_YOUR TASK_.
Below are some records; quote exactly the lines from the one that contains "right eye: (215, 140)" through the one that contains "right knee: (622, 345)", inclusive, and no others.

------------------------------------

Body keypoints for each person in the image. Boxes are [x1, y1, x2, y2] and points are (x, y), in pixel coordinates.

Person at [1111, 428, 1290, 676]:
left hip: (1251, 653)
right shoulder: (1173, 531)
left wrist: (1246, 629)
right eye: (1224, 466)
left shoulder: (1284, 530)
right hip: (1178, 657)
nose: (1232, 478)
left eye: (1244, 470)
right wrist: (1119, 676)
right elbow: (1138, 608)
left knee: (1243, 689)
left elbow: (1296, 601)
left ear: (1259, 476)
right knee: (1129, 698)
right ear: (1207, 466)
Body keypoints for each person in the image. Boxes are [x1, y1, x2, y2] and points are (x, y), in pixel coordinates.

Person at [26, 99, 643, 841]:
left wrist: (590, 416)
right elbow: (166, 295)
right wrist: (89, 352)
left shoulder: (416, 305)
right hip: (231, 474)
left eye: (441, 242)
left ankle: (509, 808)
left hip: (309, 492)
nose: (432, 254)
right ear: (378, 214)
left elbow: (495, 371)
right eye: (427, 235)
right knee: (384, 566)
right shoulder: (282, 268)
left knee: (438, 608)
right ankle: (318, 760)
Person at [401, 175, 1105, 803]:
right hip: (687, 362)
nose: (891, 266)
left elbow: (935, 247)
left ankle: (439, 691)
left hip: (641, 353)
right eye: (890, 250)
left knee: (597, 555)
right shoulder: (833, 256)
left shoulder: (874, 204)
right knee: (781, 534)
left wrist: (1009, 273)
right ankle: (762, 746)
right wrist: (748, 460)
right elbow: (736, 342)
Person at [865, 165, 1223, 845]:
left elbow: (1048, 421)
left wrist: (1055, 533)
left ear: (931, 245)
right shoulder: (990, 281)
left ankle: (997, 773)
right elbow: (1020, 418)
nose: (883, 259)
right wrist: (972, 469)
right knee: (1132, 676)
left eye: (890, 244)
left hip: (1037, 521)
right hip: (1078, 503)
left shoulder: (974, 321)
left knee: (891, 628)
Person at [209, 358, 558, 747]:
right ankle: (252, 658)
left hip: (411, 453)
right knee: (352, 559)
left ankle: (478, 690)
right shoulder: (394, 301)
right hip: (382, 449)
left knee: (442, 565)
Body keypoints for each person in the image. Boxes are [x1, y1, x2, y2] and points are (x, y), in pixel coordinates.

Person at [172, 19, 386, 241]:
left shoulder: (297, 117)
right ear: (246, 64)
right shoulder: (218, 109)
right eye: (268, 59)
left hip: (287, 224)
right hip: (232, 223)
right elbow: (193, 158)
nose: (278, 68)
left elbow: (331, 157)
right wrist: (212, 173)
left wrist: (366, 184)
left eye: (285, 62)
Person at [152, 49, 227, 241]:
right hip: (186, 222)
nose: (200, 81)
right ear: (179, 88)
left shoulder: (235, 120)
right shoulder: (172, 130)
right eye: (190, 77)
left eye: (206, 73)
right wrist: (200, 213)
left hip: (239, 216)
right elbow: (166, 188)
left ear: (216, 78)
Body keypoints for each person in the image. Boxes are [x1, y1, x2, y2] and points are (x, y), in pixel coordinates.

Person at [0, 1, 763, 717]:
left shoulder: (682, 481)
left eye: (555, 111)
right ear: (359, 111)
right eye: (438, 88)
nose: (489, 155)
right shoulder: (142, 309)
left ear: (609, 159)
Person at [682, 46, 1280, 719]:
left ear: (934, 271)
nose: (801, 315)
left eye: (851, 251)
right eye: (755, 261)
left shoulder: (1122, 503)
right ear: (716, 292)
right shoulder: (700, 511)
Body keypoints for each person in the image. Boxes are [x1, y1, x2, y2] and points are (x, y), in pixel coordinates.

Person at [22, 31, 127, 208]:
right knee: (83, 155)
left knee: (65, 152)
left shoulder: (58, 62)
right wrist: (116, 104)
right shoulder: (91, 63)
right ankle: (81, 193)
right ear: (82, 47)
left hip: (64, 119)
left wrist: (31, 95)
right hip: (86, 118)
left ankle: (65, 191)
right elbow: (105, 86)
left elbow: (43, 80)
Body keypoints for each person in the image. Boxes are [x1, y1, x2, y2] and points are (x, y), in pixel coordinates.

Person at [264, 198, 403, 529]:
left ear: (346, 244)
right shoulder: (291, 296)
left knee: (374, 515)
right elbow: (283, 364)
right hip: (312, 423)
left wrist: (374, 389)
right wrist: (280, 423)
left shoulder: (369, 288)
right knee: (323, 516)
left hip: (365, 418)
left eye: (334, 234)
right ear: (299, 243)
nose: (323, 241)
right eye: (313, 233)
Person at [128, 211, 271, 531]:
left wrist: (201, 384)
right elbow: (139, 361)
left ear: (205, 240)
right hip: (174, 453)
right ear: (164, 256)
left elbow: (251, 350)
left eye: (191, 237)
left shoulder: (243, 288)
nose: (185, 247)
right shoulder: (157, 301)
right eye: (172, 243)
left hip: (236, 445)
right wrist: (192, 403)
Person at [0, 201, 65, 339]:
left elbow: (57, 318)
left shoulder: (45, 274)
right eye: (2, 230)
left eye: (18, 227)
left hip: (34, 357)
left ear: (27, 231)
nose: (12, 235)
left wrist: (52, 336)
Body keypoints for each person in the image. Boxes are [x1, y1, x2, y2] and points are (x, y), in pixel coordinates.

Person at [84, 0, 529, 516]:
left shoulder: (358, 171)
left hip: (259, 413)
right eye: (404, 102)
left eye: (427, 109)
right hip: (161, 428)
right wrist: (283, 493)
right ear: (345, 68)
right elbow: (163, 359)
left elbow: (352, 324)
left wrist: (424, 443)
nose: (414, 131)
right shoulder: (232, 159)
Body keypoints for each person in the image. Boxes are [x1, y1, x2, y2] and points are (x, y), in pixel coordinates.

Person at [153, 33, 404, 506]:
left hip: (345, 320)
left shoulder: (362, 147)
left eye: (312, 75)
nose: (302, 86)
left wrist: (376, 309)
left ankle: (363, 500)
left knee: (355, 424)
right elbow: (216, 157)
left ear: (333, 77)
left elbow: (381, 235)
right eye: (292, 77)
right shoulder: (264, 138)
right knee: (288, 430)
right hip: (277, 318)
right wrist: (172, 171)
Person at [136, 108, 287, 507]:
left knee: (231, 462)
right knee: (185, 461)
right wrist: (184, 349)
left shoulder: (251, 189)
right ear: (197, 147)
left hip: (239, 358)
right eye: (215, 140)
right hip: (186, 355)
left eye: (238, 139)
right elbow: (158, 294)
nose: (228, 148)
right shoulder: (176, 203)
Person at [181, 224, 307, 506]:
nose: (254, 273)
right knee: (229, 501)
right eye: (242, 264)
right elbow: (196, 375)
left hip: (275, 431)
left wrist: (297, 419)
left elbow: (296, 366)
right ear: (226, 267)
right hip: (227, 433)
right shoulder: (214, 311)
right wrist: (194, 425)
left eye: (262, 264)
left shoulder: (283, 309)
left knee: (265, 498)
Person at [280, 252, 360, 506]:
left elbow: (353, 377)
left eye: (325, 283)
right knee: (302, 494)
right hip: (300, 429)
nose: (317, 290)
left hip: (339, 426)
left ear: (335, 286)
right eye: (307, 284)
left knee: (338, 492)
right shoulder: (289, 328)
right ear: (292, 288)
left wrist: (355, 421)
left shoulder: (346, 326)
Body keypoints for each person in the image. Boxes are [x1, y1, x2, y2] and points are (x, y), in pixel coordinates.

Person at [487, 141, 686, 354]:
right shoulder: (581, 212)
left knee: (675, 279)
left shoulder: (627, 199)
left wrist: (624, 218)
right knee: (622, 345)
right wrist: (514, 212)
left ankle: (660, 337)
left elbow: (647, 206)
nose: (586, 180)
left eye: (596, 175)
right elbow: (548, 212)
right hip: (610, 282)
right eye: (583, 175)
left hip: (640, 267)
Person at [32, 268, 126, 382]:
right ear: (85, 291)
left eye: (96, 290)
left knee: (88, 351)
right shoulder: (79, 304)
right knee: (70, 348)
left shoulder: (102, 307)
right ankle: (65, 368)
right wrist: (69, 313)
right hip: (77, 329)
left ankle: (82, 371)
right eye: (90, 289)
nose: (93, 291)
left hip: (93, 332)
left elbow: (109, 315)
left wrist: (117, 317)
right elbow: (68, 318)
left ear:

------------------------------------

_RESULT_.
right eye: (215, 140)
right hip: (186, 355)
left eye: (238, 139)
right elbow: (158, 294)
nose: (228, 148)
right shoulder: (176, 203)
Person at [181, 224, 307, 506]:
nose: (254, 273)
right knee: (229, 501)
right eye: (242, 264)
right elbow: (196, 375)
left hip: (275, 431)
left wrist: (297, 419)
left elbow: (296, 366)
right ear: (226, 267)
right hip: (227, 433)
right shoulder: (214, 311)
right wrist: (194, 425)
left eye: (262, 264)
left shoulder: (283, 309)
left knee: (265, 498)
Person at [280, 252, 360, 506]:
left elbow: (353, 377)
left eye: (325, 283)
right knee: (302, 494)
right hip: (300, 429)
nose: (317, 290)
left hip: (339, 426)
left ear: (335, 286)
right eye: (307, 284)
left knee: (338, 492)
right shoulder: (289, 328)
right ear: (292, 288)
left wrist: (355, 421)
left shoulder: (346, 326)
Body keypoints for each person in the image. Boxes are [x1, y1, x2, y2] and points are (x, y), in pixel coordinates.

Person at [487, 141, 686, 354]:
right shoulder: (581, 212)
left knee: (675, 279)
left shoulder: (627, 199)
left wrist: (624, 218)
right knee: (622, 345)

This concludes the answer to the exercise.